Pues bien, en la citada tertulia, y aunque alguno no lo crean, amén de pasar el tiempo dedicados al debate, a la investigación, y al estudio, también había lugar para la guasa.
Conocida la afición bibliófila de los hermanos ─su afán por visitar la papelería de Bianchi, y escudriñar libros de viejo en “el Jueves”─, dos de aquellos amigos acordaron gastarles una broma, con objeto de persuadirles de que “no siempre debe creerse en los libros de historias, sino, antes bien, ha de ponérseles en tela de juicio, dando a cada cual lo que se merezca”.
La curiosa burla aparece reflejada en un pequeño folleto titulado “Relación de lo ocurrido a dos bibliófilos sevillanos”, del que es autor D. Luis Montoto, velado por el seudónimo cervantino de D. Lorenzo de Miranda.
Para tan extraordinaria ocasión los eruditos prepararon un romance, relato de la grandeza de la ciudad de Xerez de los Caballeros, que había de firmar un escritor santanderino, Fray Enrique de Polanco, con prólogo de T.E.B. y P.I.

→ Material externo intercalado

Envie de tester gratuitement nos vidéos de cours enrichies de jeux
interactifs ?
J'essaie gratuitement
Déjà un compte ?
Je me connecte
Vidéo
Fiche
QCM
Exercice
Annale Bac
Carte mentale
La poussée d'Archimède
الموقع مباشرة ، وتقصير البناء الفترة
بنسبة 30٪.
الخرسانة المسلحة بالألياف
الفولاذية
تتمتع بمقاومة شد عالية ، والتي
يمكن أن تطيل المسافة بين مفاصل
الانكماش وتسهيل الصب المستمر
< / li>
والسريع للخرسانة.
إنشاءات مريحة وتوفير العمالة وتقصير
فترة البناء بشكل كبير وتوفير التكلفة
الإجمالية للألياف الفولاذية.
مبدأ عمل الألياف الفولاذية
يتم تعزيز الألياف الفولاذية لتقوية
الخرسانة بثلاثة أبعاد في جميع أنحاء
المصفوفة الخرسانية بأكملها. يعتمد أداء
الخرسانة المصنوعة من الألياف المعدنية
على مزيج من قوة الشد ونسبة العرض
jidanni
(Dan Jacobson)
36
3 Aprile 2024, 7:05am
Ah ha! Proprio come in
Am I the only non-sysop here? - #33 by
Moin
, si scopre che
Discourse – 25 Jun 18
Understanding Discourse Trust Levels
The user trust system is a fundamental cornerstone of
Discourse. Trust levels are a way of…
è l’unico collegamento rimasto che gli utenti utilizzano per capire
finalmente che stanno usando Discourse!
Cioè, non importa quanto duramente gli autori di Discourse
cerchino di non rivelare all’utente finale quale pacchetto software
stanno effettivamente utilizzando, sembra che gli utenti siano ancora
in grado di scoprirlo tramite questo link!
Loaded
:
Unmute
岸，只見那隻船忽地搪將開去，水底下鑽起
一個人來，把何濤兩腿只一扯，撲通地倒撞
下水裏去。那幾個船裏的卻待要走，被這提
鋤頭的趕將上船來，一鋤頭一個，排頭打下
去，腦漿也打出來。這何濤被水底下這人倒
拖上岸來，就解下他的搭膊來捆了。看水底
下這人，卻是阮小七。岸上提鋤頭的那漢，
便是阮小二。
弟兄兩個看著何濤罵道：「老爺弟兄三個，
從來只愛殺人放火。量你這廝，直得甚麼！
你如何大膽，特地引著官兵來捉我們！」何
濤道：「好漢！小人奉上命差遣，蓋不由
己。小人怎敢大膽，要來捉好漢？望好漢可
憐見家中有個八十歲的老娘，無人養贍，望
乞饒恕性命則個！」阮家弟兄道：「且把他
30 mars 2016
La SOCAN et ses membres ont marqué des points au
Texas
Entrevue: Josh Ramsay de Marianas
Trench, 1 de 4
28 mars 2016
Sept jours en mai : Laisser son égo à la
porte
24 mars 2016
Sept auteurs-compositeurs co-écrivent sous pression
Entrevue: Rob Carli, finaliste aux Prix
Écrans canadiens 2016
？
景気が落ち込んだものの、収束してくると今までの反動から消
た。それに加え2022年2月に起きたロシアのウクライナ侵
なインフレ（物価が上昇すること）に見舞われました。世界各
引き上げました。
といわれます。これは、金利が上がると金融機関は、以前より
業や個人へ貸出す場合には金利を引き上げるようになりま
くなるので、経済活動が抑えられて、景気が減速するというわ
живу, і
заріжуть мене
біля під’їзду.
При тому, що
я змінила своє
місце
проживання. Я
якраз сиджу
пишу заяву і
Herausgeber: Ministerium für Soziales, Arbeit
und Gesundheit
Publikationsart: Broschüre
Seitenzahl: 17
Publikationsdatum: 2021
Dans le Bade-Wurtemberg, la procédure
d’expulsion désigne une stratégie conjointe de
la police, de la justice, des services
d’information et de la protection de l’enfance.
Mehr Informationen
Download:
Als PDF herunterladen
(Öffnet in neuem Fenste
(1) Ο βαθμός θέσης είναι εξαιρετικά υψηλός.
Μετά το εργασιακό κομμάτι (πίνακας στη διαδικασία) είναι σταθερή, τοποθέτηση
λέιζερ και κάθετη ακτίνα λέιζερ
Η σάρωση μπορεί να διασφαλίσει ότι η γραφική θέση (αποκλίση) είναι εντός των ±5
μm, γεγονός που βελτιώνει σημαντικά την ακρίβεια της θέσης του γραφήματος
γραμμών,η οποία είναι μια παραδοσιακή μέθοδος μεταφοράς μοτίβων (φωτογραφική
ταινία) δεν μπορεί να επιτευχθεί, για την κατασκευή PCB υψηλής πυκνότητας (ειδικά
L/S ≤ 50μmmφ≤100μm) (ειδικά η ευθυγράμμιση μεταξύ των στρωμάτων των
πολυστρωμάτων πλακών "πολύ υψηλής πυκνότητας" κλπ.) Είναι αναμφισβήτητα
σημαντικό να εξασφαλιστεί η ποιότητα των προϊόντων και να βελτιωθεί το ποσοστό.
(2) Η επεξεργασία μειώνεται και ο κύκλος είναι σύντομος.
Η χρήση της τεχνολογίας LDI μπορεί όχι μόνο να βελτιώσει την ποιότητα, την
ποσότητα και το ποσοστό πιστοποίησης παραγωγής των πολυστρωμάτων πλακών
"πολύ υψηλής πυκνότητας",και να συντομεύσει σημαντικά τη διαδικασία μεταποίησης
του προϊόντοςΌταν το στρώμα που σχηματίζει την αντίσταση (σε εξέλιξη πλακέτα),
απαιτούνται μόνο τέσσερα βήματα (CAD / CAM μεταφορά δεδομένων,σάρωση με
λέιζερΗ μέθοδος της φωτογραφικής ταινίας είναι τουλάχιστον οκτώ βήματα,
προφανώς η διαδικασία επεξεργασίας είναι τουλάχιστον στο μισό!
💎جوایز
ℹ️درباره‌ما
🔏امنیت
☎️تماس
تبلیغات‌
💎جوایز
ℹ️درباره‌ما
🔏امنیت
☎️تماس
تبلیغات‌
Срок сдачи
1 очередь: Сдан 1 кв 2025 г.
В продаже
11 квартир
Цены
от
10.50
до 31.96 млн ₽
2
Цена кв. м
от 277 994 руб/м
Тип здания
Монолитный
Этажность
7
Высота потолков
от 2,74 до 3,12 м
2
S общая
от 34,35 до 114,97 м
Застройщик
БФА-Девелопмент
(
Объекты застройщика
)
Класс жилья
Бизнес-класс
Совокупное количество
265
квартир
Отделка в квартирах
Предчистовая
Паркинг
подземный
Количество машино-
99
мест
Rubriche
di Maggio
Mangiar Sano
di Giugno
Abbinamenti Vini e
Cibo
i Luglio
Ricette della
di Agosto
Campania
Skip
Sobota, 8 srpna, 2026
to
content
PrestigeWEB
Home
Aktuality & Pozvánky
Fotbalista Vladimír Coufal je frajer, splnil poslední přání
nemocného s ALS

Fechado en Córdoba, en el año de 1742, el prólogo daba cuenta también de otras importantes obras de tan celebrado autor.
Para que nada faltara, y bajo juramento explícito de guardar el más completo sigilo, se contó con la colaboración de D. Enrique Rasco, renombrado impresor, conocedor de los mil secretos de la tipografía, y versado en estampaciones que remedaban antiguas litografías.
Lógicamente, al folleto se le añadiría el sello de antigüedad, las correspondientes arrugas, y los inconfundibles signos de la humedad y la vejez.
Se aprovechó que los dos hermanos veraneaban respectivamente en Lisboa y Santander, para enviar sendos ejemplares a conocidos anticuarios, en quienes confiarían sin dudar el duque, y su hermano el marqués.
Y puesto el anzuelo en el sitio adecuado no tardó en caer el pez.
Y ya tenemos a los bibliófilos haciendo su entrada triunfal en la famosa tertulia, haciendo gala de sus tesoros; no tardando en descubrir que el folleto era apócrifo y que, como bien decían las siglas del prólogo “Todo Es Broma y Pura Invención.”
La respuesta de tan entusiastas bibliófilos, más que la de sentirse estafados fue la de saberse beneficiados por la fortuna, por haber ampliado en un número más su ya extensa bibliografía.